El costo de los servicios médicos y productos farmacéuticos registró aumentos mensuales continuos durante los últimos 12 meses en El Salvador, de acuerdo con el más reciente informe del Índice de Precios al Consumidor (IPC) del Banco Central de Reserva (BCR). Según el boletín oficial, el índice del rubro Salud pasó de 114.00 puntos en abril de 2025 a 117.02 en abril de 2026, lo que representa una variación interanual de 2.65%.
Los datos del BCR muestran una tendencia sostenida sin retrocesos mensuales en ese período, un comportamiento relevante en un segmento que suele considerarse de demanda inelástica, ya que los hogares no pueden postergar con facilidad la compra de medicinas ni la atención médica. En su reporte estadístico, la institución expone que el alza se mantuvo tanto en la segunda mitad de 2025 como en los primeros meses de 2026.
Qué muestran los datos oficiales del IPC
De acuerdo con la serie publicada por el BCR, el aumento fue gradual entre abril y septiembre de 2025, cuando el índice pasó de 114.00 a 115.12 puntos. Más adelante, el cierre de diciembre se ubicó en 116.00 puntos, mientras que entre enero y abril de 2026 el rubro añadió poco más de un punto hasta alcanzar 117.02.
El comportamiento del indicador sugiere una presión constante sobre el gasto sanitario de los hogares. Según explica el Banco Central en su documentación metodológica del IPC, este instrumento mide la variación promedio de precios de una canasta de bienes y servicios consumidos por la población, por lo que el movimiento del rubro Salud sirve como referencia para observar cambios en el costo de consultas, insumos y medicamentos.
Impacto en el presupuesto familiar
El efecto de esta tendencia es más sensible porque la salud forma parte de los gastos esenciales. En términos prácticos, tomando como base los datos del BCR, un hogar que destinaba 100 unidades monetarias a este rubro en abril de 2025 necesitó alrededor de 102.65 unidades un año después para acceder al mismo conjunto de bienes y servicios.

| DETALLES DEL EJERCICIO |
Prosigue el texto sobre el aumento de precios del rubro Salud en El Salvador a partir de su última oración. Para este ejercicio no hace falta consultar el material.

Datos almacenados:
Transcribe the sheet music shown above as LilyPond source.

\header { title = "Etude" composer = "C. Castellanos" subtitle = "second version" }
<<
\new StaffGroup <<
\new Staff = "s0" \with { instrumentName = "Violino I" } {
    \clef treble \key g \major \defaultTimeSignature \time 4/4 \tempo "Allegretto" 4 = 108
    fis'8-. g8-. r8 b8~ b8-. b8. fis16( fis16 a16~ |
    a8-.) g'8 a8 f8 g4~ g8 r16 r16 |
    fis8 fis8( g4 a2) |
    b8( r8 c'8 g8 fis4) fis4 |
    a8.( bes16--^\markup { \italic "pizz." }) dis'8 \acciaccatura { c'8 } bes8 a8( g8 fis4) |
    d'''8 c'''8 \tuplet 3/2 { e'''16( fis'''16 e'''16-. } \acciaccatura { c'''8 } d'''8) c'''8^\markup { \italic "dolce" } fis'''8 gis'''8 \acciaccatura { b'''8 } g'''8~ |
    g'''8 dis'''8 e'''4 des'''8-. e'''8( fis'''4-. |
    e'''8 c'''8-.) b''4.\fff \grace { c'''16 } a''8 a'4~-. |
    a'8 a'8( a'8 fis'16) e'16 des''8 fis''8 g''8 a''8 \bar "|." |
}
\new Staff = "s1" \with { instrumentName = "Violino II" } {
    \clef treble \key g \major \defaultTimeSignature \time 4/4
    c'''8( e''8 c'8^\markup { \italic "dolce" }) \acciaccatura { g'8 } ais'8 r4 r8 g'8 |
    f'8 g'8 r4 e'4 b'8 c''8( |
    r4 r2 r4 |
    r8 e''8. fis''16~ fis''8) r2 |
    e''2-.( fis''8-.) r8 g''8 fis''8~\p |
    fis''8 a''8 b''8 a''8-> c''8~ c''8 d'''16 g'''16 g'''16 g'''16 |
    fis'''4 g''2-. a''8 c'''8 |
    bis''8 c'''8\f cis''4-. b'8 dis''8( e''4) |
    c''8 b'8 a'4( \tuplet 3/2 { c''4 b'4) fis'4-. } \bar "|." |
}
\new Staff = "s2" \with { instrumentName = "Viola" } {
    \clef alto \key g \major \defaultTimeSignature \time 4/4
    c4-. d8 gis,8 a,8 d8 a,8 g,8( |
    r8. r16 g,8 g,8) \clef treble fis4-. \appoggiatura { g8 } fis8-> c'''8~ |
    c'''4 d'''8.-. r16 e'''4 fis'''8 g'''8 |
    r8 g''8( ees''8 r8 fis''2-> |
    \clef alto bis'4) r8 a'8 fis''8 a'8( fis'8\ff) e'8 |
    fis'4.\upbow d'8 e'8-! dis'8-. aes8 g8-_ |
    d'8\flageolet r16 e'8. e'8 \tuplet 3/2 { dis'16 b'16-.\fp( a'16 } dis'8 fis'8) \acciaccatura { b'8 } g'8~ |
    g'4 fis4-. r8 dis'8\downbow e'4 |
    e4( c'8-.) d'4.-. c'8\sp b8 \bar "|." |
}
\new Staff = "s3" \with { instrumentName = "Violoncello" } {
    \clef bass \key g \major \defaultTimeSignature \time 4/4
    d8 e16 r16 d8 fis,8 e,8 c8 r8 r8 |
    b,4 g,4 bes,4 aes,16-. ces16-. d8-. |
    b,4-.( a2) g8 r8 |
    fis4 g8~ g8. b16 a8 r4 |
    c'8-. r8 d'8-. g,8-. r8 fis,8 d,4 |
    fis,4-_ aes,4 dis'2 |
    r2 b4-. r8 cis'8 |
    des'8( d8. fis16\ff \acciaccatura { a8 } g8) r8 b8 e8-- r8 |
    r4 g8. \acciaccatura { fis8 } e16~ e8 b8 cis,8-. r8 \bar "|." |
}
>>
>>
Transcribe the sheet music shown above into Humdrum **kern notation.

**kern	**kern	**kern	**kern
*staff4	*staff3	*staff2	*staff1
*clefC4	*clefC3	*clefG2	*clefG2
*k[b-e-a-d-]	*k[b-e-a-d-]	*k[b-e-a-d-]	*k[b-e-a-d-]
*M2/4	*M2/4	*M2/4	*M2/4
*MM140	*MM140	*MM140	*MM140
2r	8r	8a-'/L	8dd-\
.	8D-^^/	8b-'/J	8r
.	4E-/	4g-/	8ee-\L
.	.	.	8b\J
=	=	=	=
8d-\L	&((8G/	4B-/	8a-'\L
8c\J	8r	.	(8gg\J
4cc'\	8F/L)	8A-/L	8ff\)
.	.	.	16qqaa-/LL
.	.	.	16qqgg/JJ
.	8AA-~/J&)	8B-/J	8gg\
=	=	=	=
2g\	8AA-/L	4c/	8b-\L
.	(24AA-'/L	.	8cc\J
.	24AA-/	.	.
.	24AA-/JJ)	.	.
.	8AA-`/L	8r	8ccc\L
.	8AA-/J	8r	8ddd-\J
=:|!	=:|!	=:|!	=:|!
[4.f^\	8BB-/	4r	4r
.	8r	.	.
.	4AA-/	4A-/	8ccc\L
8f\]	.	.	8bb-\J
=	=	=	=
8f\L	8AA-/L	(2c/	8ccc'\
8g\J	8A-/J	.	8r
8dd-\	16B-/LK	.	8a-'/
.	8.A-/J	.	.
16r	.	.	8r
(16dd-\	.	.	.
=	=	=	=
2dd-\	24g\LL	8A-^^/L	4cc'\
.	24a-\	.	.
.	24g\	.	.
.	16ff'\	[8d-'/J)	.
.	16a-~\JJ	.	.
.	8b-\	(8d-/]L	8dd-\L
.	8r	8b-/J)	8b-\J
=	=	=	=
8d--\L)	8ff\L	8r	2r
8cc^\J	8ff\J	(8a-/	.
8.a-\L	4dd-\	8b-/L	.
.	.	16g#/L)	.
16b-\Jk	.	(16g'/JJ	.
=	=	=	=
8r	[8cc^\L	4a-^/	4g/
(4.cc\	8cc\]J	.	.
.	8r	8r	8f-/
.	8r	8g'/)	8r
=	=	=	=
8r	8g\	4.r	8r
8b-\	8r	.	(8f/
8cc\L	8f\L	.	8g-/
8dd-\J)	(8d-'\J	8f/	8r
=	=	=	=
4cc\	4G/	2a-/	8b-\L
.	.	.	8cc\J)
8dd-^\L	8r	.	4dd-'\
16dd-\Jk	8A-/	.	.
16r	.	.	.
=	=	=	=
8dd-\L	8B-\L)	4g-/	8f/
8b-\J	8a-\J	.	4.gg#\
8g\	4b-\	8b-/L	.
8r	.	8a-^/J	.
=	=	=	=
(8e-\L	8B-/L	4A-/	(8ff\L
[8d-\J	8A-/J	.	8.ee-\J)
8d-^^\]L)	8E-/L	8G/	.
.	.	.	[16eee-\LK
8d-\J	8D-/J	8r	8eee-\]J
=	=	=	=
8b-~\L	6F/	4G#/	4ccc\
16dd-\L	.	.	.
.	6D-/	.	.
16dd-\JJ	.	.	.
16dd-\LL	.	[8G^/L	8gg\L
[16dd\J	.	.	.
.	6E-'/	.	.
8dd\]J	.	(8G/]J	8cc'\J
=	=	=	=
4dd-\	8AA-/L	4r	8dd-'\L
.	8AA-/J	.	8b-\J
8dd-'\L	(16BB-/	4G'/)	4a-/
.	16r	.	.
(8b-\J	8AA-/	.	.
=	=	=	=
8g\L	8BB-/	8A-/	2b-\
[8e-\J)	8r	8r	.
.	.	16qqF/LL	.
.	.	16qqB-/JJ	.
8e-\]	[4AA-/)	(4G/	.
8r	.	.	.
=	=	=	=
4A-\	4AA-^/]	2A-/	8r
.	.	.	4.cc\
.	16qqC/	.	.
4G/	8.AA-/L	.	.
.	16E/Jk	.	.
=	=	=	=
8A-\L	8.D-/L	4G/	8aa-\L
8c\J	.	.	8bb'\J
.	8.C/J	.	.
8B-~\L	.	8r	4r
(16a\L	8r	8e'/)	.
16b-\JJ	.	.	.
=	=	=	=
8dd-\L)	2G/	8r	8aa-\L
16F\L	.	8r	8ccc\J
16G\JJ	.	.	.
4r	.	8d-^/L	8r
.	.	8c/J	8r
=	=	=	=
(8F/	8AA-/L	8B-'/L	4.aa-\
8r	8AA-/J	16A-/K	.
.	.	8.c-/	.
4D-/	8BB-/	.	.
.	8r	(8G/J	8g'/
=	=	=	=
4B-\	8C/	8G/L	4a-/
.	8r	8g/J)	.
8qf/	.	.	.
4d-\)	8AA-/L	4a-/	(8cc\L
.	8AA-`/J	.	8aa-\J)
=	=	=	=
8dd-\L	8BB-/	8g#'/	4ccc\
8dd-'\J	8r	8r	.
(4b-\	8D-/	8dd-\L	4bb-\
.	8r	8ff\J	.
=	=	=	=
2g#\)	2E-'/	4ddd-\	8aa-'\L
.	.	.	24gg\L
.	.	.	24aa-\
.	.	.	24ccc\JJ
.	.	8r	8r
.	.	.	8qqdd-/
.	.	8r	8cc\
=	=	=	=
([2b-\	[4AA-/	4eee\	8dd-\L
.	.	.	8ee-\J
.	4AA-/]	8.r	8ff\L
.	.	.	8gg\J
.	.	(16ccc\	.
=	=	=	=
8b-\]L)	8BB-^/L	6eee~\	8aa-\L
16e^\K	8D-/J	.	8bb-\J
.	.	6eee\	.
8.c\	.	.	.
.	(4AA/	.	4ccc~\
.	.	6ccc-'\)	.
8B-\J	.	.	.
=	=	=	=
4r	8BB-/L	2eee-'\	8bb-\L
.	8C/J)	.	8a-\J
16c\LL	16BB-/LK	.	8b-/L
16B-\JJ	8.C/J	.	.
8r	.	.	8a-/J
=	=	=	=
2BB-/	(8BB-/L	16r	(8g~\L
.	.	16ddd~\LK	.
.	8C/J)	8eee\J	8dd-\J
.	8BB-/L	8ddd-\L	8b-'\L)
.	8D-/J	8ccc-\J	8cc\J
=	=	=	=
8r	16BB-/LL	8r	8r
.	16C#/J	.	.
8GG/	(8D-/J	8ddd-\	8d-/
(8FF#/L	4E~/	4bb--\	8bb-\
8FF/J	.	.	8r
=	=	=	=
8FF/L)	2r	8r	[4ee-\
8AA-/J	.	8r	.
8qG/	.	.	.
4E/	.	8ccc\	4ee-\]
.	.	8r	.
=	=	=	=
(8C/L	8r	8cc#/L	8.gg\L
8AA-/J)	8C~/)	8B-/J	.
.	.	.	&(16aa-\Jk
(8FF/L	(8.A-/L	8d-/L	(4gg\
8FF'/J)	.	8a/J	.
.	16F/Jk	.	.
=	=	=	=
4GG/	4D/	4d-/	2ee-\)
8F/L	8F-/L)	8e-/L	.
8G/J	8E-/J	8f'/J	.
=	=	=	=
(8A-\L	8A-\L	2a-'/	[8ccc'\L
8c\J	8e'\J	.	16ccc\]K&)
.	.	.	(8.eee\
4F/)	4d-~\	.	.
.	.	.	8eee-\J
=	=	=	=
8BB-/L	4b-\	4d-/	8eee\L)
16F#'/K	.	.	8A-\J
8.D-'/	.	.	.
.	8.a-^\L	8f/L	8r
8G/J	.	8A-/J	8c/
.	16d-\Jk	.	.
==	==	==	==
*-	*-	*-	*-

| PROBLEMA RESUELTO |
Ese incremento puede reducir margen de ahorro y presionar más a las familias con ingresos limitados, especialmente cuando coinciden otros ajustes en alimentos, transporte o servicios básicos. Además, en sectores vulnerables, el encarecimiento sostenido puede traducirse en retrasos en tratamientos, compras incompletas de medicamentos o menor frecuencia en consultas preventivas.
Factores que explican la tendencia
El reporte atribuido al Banco Central vincula esta dinámica con varios elementos, entre ellos la actualización de precios de insumos importados, el costo de tecnología médica, ajustes en seguros privados y mayores gastos logísticos en la cadena de distribución. Estos componentes inciden en la operación de clínicas, laboratorios y farmacias.
Como contexto, El Salvador mantiene dependencia de suministros médicos e insumos provenientes del exterior, por lo que cambios en importaciones, transporte y equipamiento pueden trasladarse gradualmente a los precios internos. En ese escenario, la prevención y la atención temprana de enfermedades vuelven a tomar peso como herramientas para contener el gasto de largo plazo, una línea que también ha sido destacada por especialistas citados en el análisis económico reseñado a partir de datos oficiales.
El seguimiento de los próximos informes del IPC permitirá ver si esta tendencia continúa durante 2026 o si el rubro Salud empieza a mostrar una moderación. Por ahora, las cifras oficiales del BCR confirman que el sector acumuló un año completo de incrementos mensuales en el país.